Turquie

L’IE continue à soutenir son affilié, le syndicat d’enseignants Egitim Sen, harcelé en permanence par les autorités en raison de sa politique en faveur de l’enseignement dans la langue maternelle et de son franc-parler. Le cadre légal en matière de liberté syndicale, de droit de grève et de négociation collective dans le secteur public doit encore entrer en conformité avec les Conventions de l’OIT. Les efforts déployés par les syndicats pour s’organiser ne cessent d’être compromis par des procès douteux et par l’arrestation de leurs dirigeant(e)s. Bien qu’aucun lien n’ait jamais pu être établi entre les syndicats turcs et une quelconque organisation terroriste avérée ou perçue comme telle, les autorités saisissent toutes les occasions qui se présentent pour établir ce prétendu lien et justifier ainsi leur répression violente et arbitraire.

Après la condamnation, le 28 novembre 2011, de 25 responsables de la Confédération des syndicats des services publics (KESK), dont 20 enseignant(e)s syndicalistes membres d’Egitim Sen, l’IE déplore les nouvelles arrestations et détentions de membres et dirigeant(e)s d’Egitim Sen et de KESK.

En février 2012, 15 femmes membres et responsables de KESK ont été arrêtées pour avoir participé à des activités organisées dans le cadre de la Journée internationale de la femme. Neuf femmes membres de syndicats sont toujours en détention, dont 3 sont membres d’Egitim Sen. Leur procès a débuté le 4 octobre à Ankara. Des représentant(e)s de l’IE ont assisté à l'audience, aux côtés de la délégation syndicale internationale.

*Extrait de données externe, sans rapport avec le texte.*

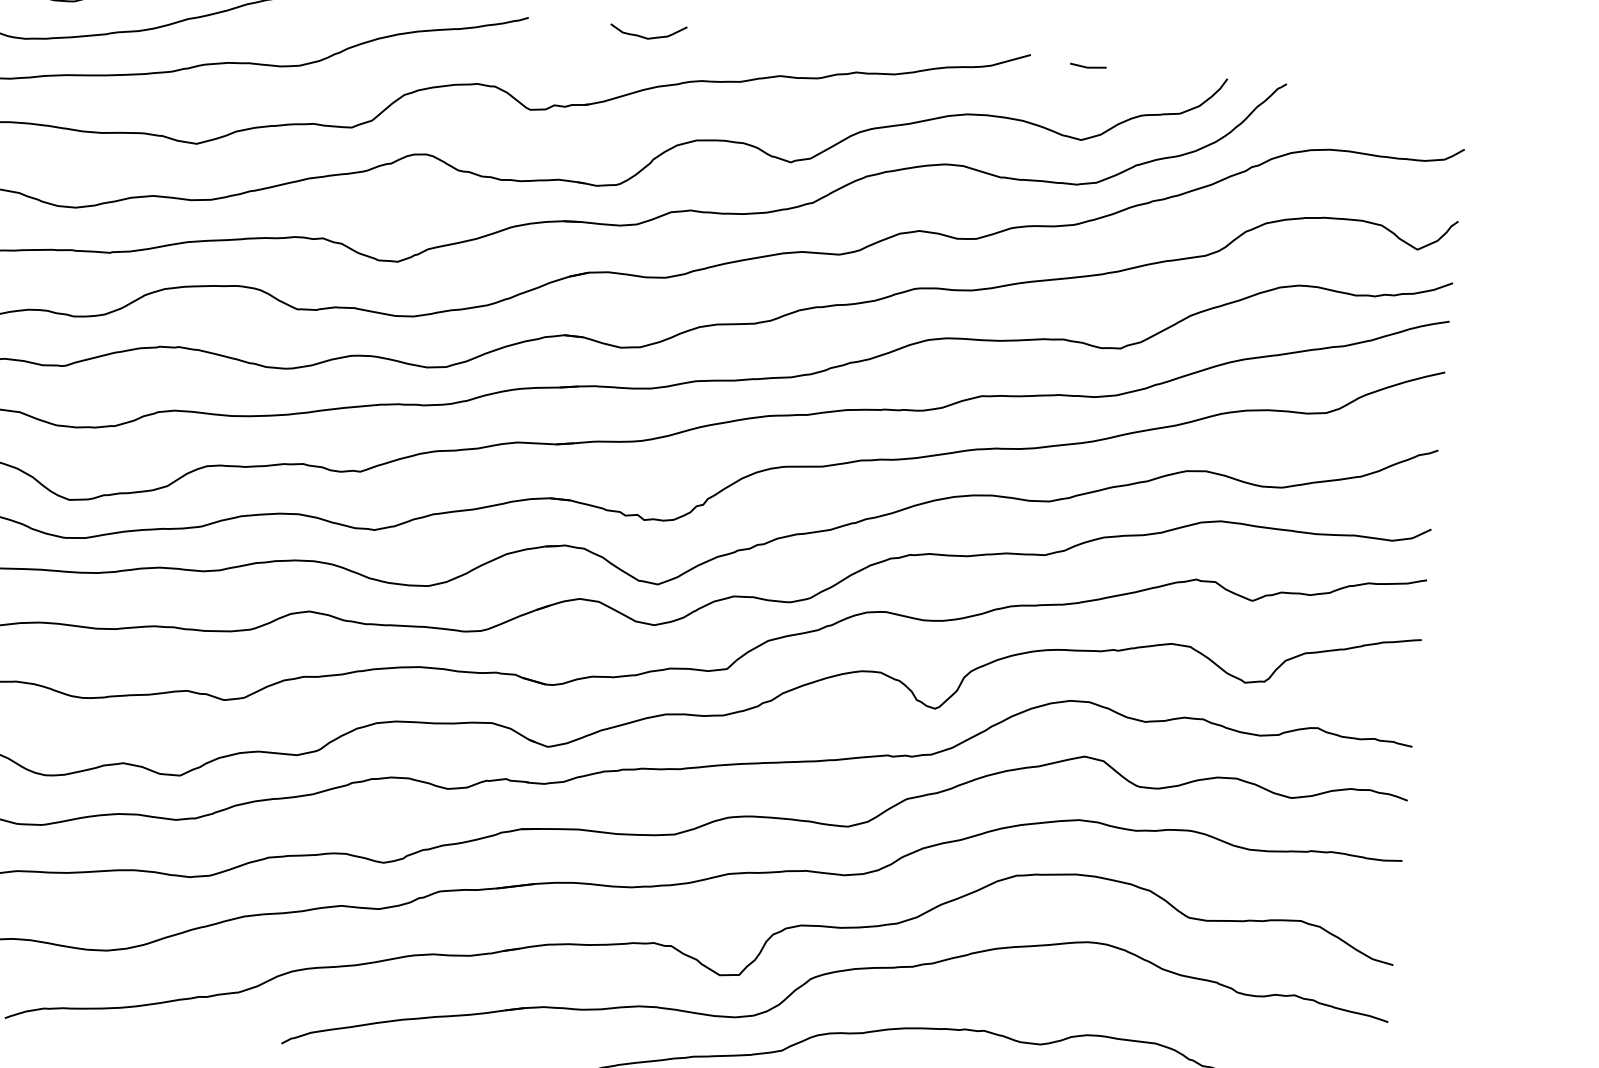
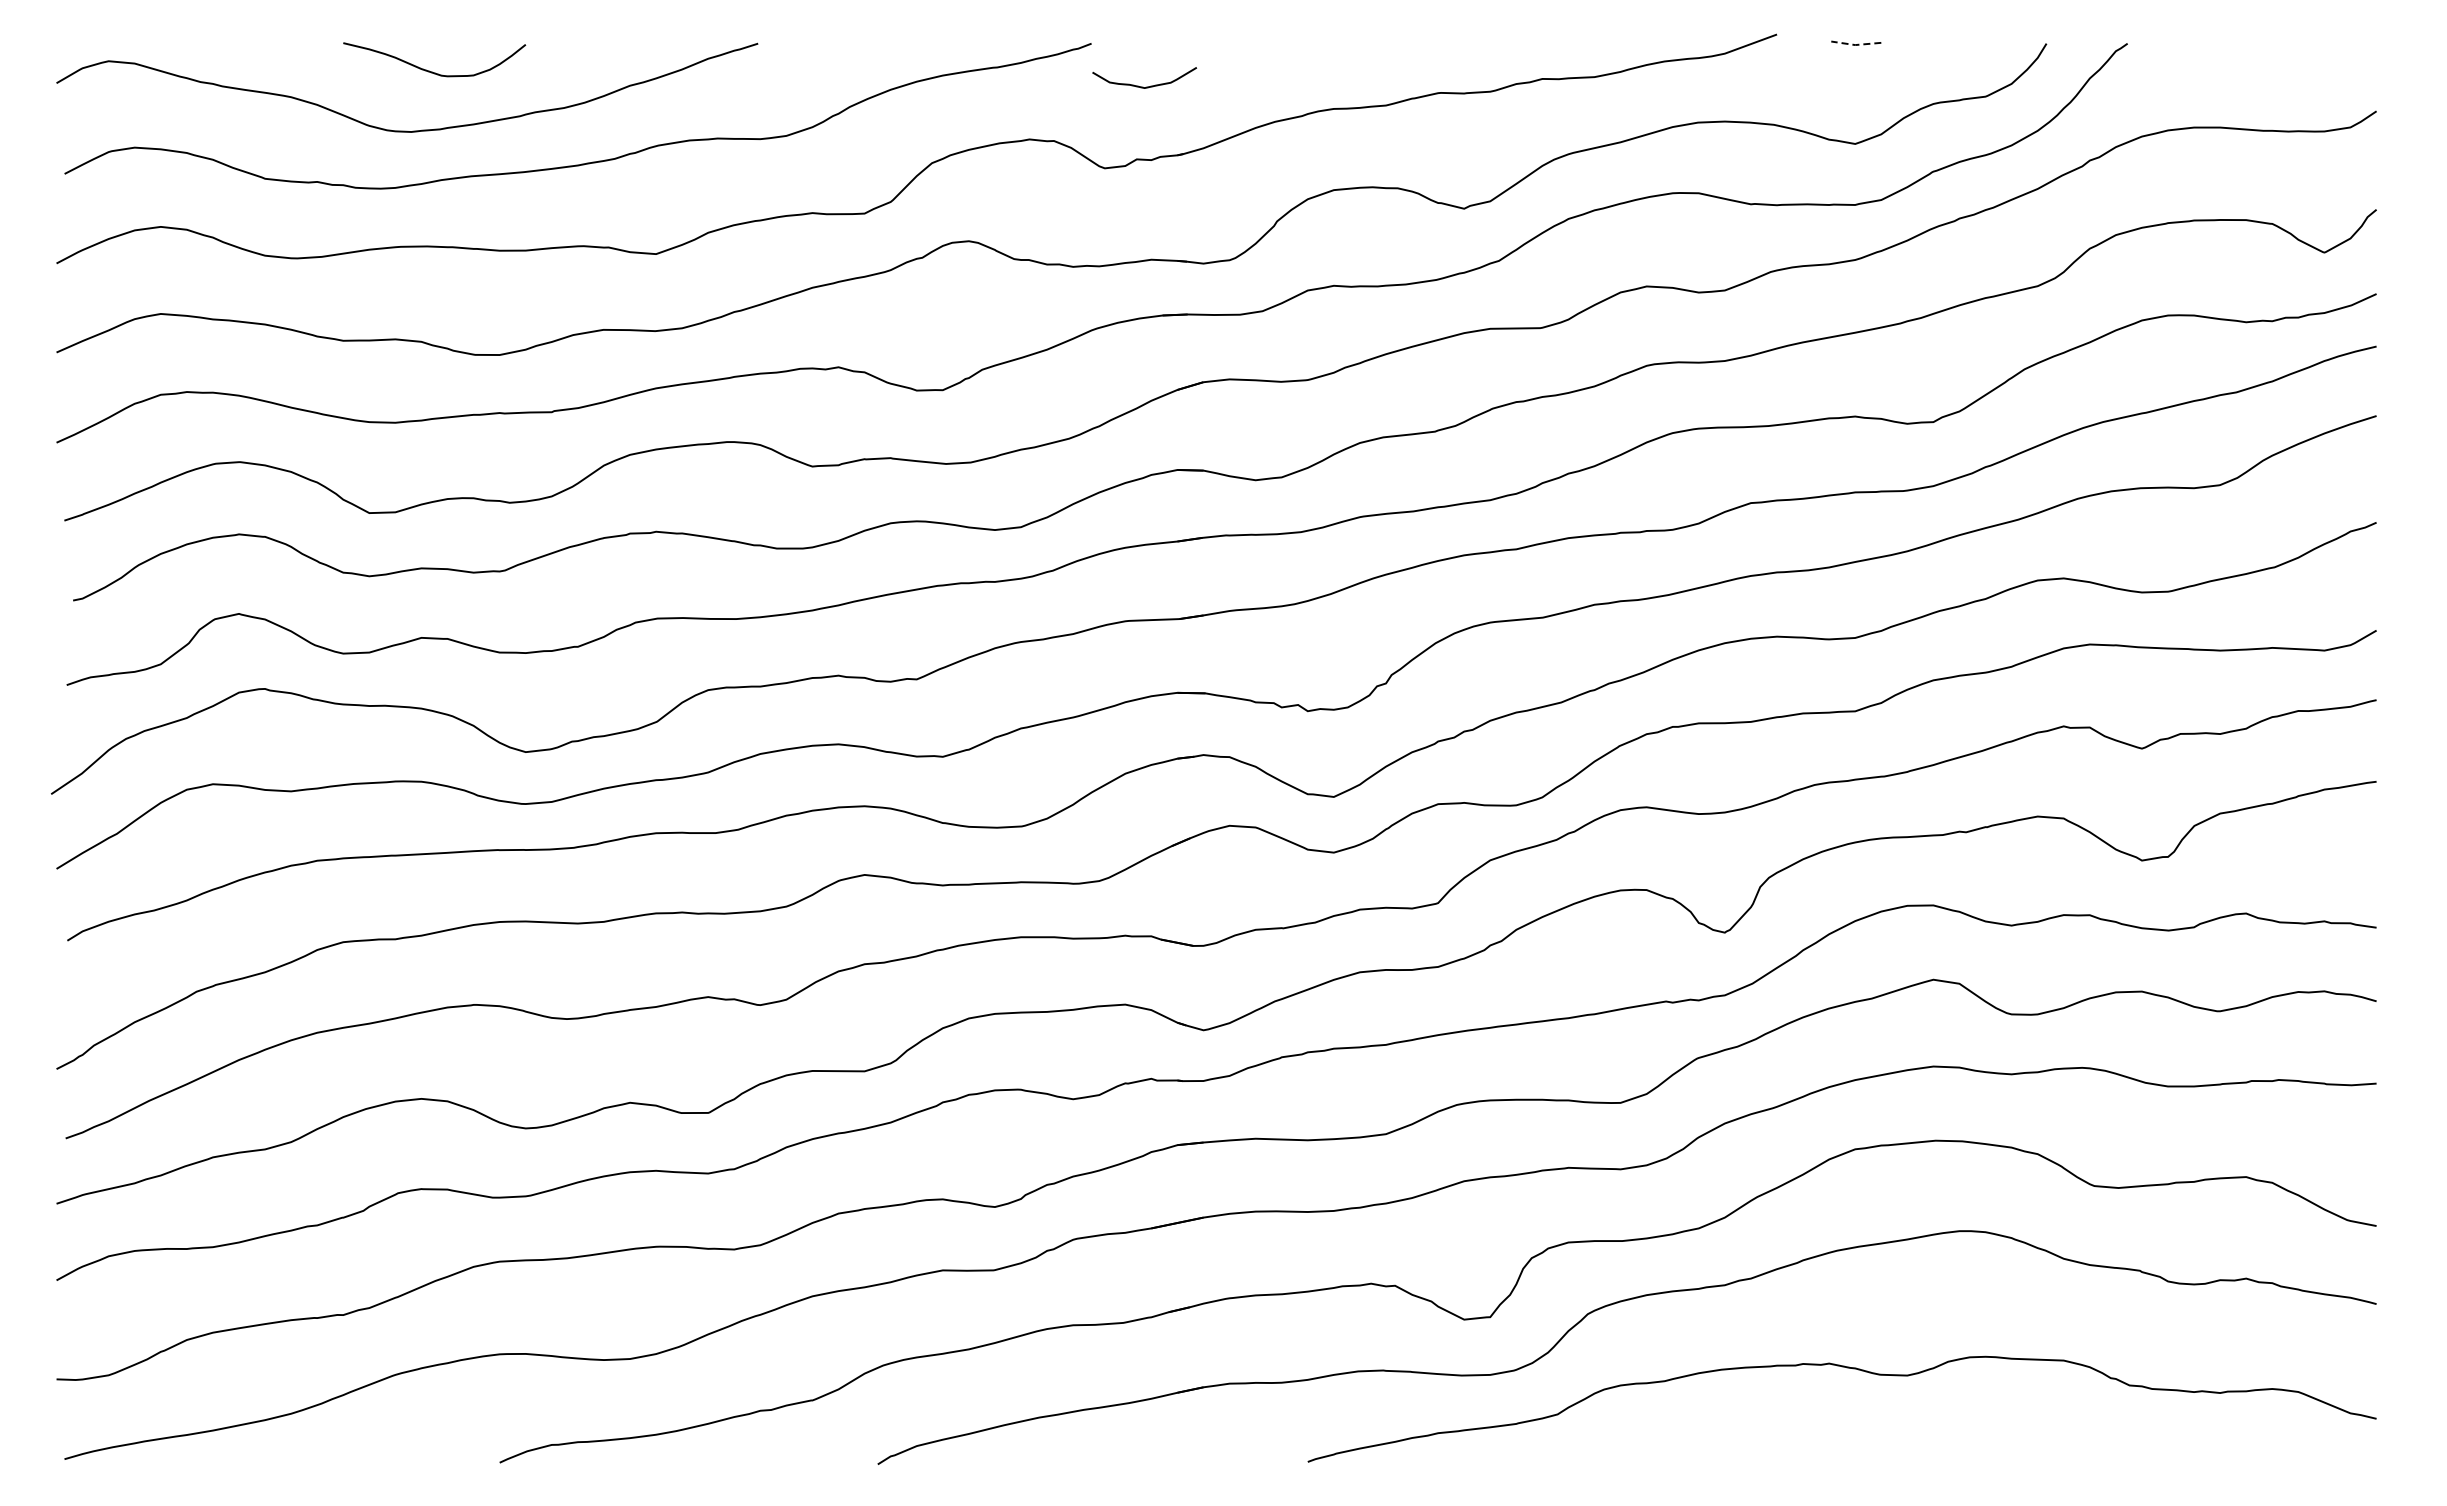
curve: (647, 37) -> (1143, 86), moved
line: (1087, 68) -> (1855, 45), solid -> dashed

Le 25 juin 2012, à l’aube, la police turque a perquisitionné les bureaux et le domicile de plusieurs syndicalistes dans près de 20 villes du pays. Septante-et-un membres et dirigeant(e)s syndicaux/ales ont été arrêté(e)s. Toutes et tous font partie de la Confédération KESK - affiliée à la CSI - et de ses organisations membres, à savoir Egitim-Sen, BTS, Tarim Orkam-Sen, SES, Tum Bel-Sen, BES, ESM et Haber-Sen. Cette attaque a été orchestrée sous prétexte de mener une opération contre une organisation terroriste illégale. Si certain(e)s détenu(e)s ont été libéré(e)s le vendredi 29 juin, 28 syndicalistes (dont 15 membres d’Egitim Sen) sont toujours en détention, dans l’attente de leur procès qui débutera le 10 avril 2013. Mehmet Bozgeyik et Sakine Esen Yilmaz, respectivement Secrétaire général et Secrétaire aux affaires féminines d’Egitim-Sen, figurent parmi les syndicalistes toujours en détention. En collaboration avec d’autres membres du groupement « Global Unions », tels que la CSI, l’ITF et l’ISP, l’IE a lancé une campagne en ligne, en partenariat avec LabourStart, pour condamner cette véritable stratégie de harcèlement dont sont victimes les syndicats. Dans une lettre de protestation, l’IE a demandé instamment au Premier ministre turc de garantir la libération immédiate et inconditionnelle de l’ensemble des syndicalistes en détention.

Derniers développements

Des descentes de police ont ciblé des membres et des dirigeants du syndicat du secteur public KESK au petit matin du mardi 19 février 2013. Dans cette nouvelle attaque contre le mouvement syndical turc, lancée par les autorités dans 28 villes à travers le pays, une centaine de syndicalistes ont été arrêtés dont plusieurs membres du syndicat des enseignants, Egitim Sen. Au total, 167 mandats d’arrêt ont été délivrés sur des accusations de liens avec des organisations terroristes. 58 des syndicalistes arrêtés sont actuellement en détention, les autres ayant été relâchés.

L'IE a lancé une nouvelle campagne en ligne sur le site Internet LabourStart en soutien aux syndicalistes arrêtés.